EXERCISE:
Which of the lines in the data below contain the string "output"? Copy each of them.

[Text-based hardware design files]
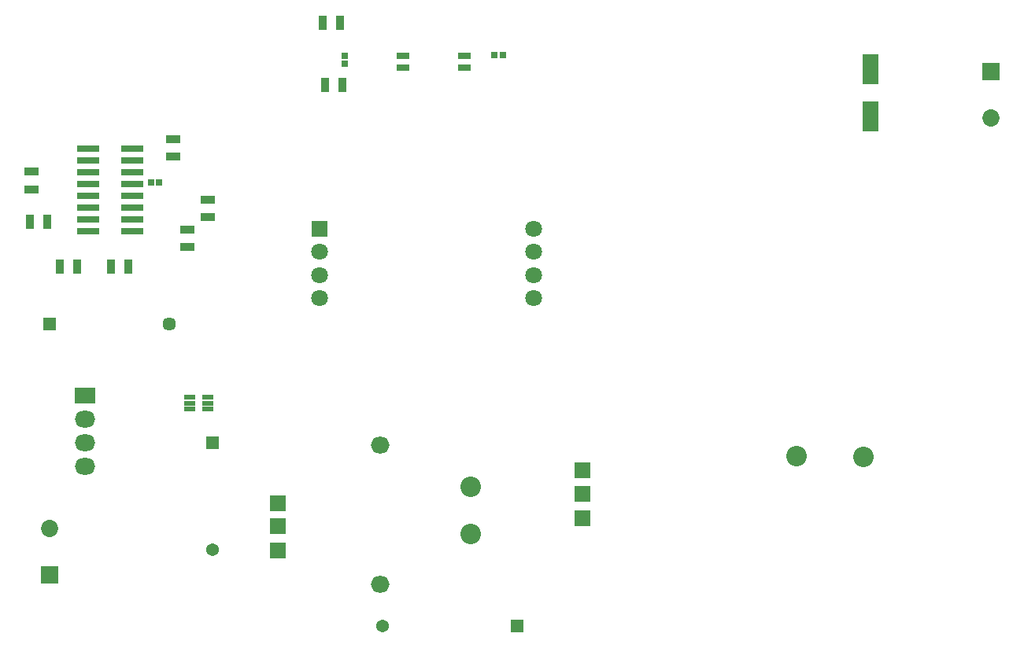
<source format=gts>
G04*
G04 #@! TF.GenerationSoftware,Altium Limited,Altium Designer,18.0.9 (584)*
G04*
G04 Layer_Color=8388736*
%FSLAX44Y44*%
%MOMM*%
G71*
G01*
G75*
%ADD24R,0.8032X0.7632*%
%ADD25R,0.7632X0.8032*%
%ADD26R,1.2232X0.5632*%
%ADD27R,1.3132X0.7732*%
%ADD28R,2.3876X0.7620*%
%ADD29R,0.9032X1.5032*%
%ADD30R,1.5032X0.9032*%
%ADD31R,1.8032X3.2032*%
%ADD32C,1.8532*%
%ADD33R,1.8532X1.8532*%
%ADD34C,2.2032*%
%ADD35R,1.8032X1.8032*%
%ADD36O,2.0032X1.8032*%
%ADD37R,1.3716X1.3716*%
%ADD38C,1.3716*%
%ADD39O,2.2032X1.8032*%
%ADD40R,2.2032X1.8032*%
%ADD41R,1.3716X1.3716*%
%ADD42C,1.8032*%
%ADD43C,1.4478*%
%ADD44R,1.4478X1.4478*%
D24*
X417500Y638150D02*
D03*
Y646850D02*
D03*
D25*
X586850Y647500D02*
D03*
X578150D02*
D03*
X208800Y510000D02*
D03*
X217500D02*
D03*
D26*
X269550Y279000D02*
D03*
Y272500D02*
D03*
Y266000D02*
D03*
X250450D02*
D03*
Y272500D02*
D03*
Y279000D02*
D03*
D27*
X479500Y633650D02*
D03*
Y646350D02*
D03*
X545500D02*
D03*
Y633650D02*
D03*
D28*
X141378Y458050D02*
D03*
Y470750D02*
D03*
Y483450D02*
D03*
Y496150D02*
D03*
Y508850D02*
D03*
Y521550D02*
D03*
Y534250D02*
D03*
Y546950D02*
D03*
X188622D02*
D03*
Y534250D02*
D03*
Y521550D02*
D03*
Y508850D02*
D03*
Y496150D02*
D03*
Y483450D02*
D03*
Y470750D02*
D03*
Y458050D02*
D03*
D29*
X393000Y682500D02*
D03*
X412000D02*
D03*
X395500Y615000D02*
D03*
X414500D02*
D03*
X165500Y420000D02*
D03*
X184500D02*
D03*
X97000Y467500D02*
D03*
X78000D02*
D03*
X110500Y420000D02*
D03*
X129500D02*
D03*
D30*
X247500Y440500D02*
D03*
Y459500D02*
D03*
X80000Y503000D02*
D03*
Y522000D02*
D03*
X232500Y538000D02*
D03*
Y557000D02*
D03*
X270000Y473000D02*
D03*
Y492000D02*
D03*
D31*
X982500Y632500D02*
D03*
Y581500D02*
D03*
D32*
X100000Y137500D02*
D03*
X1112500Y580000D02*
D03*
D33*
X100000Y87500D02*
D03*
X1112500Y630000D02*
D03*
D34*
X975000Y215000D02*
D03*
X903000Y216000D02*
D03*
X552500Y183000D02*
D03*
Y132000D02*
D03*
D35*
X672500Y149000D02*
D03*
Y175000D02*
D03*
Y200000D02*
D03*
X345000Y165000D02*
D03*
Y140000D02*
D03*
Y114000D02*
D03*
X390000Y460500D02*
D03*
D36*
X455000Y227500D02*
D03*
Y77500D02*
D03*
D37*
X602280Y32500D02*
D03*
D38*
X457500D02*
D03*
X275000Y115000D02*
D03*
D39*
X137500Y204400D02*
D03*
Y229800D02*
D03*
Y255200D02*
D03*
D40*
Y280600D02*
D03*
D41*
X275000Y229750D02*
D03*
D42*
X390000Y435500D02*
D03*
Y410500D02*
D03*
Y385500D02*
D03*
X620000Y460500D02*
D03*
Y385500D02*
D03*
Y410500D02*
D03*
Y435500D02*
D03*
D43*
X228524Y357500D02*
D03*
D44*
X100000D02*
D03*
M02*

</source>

==

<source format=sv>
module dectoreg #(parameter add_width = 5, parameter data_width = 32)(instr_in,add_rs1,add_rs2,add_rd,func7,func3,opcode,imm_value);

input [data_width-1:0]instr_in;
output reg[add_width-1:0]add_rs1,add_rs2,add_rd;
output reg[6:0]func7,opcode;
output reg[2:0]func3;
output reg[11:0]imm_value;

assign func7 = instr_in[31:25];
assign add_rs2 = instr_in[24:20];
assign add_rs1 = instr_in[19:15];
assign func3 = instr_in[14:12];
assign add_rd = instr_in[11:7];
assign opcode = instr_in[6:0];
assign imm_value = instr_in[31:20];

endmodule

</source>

SOLUTION FOR THIS PROBLEM:
output reg[add_width-1:0]add_rs1,add_rs2,add_rd;
output reg[6:0]func7,opcode;
output reg[2:0]func3;
output reg[11:0]imm_value;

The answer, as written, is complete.